Es hat viel Mühe gekostet, gegen den Widerstand der Chefkonstrukteure digitale Technologien einzuführen. Wir mussten die Werke in Komsomolsk am Amur und in Irkutsk umrüsten und ein Rechenzentrum einrichten, das die anfallenden Daten verarbeitet kann. Jetzt ist alles digital vernetzt, 3000 Computer über neun Zeitzonen, von der Projektierungsanlage bis zur Fertigungsmaschine. Das hat uns viele Vorteile geschafft.

SPIEGEL ONLINE: Nennen Sie bitte ein Beispiel?

Subbotin: Der Rumpf des Jets, der in Nowosibirsk gefertigt wird, kann nun in eineinhalb Stunden mit der Flugzelle, dem Mittelteil des Flugzeugs, zusammengefügt werden, das in Komsomolsk am Amur hergestellt wird.

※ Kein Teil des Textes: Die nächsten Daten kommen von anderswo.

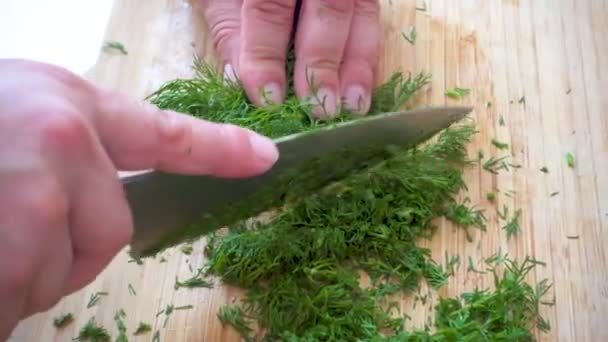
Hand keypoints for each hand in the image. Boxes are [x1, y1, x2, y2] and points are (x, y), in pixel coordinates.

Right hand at [0, 59, 277, 339]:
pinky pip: (17, 296)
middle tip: (10, 222)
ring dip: (23, 273)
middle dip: (68, 249)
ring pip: (56, 274)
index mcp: (70, 110)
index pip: (165, 136)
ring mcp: (26, 201)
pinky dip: (2, 292)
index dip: (221, 151)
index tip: (267, 158)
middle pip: (107, 234)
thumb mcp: (20, 111)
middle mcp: (58, 148)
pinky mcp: (1, 252)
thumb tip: (103, 206)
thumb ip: (74, 150)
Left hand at [199, 0, 380, 118]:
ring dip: (357, 66)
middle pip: (329, 7)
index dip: (267, 53)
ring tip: (350, 107)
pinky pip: (371, 23)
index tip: (268, 98)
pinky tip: (359, 92)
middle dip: (322, 63)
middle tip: (319, 109)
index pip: (270, 6)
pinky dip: (366, 59)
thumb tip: (238, 83)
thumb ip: (230, 32)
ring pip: (362, 14)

Selbst die Arbeiter haben sich über die Präzision gewundert, die das möglich macht. Denn ihr ganzes Leben lang haben sie immer irgendetwas mit Gewalt anpassen müssen und das hat dann ziemlich lange gedauert.

SPIEGEL ONLINE: Haben Sie genug Geld?

Subbotin: Die Finanzierung steht in vollem Maße. Der Staat finanziert rund 30 Prozent des Superjets-Programms. Der Rest besteht aus unseren Eigenmitteln und Krediten. Die Europäische Bank für Entwicklung und Wiederaufbau etwa gibt 100 Millionen Euro für die Modernisierung der Fabriken. Auch unser Partner Alenia steuert Geld bei. Die beiden größten Probleme, die wir haben, sind dieselben, die auch Boeing und Airbus haben: Das sind die zeitlichen Fristen und die Lieferanten.

SPIEGEL ONLINE: Haben Sie mehr russische oder ausländische Lieferanten?

Subbotin: Das wichtigste ist, dass der Rumpf in Russland produziert wird. Insgesamt haben wir nur wenige russische Lieferanten. Die meisten Systeme liefern uns westlichen Hersteller.

SPIEGEL ONLINE: Haben Sie genug Ingenieure?

Subbotin: Wir haben tatsächlich zu wenige und müssen auf dem internationalen Arbeitsmarkt suchen. Während des Zerfalls der Sowjetunion haben viele andere Berufe ergriffen.

SPIEGEL ONLINE: Werben Sie auch Nachwuchs aus Deutschland an?

Subbotin: Warum nicht? Wenn man konkurrenzfähig ist, dann ist das durchaus möglich.

SPIEGEL ONLINE: Wie sehen Sie die innerrussische Konkurrenz auf Ihrem Gebiet? Es heißt, man könne bei der AN-148 beispielsweise mit Bombardier zusammenarbeiten. Könnte das passieren?

Subbotin: Also, wir sind es nicht, die Konkurrenzfähigkeit definieren, das müssen die Fluggesellschaften tun. Sie können technische Charakteristika und Kosten für die Wartung vergleichen.

SPIEGEL ONLINE: Was werden Sie an dem Tag tun, an dem das Flugzeug zum ersten Mal startet?

Subbotin: Ich werde lange stehen und zusehen, wie die Maschine fliegt.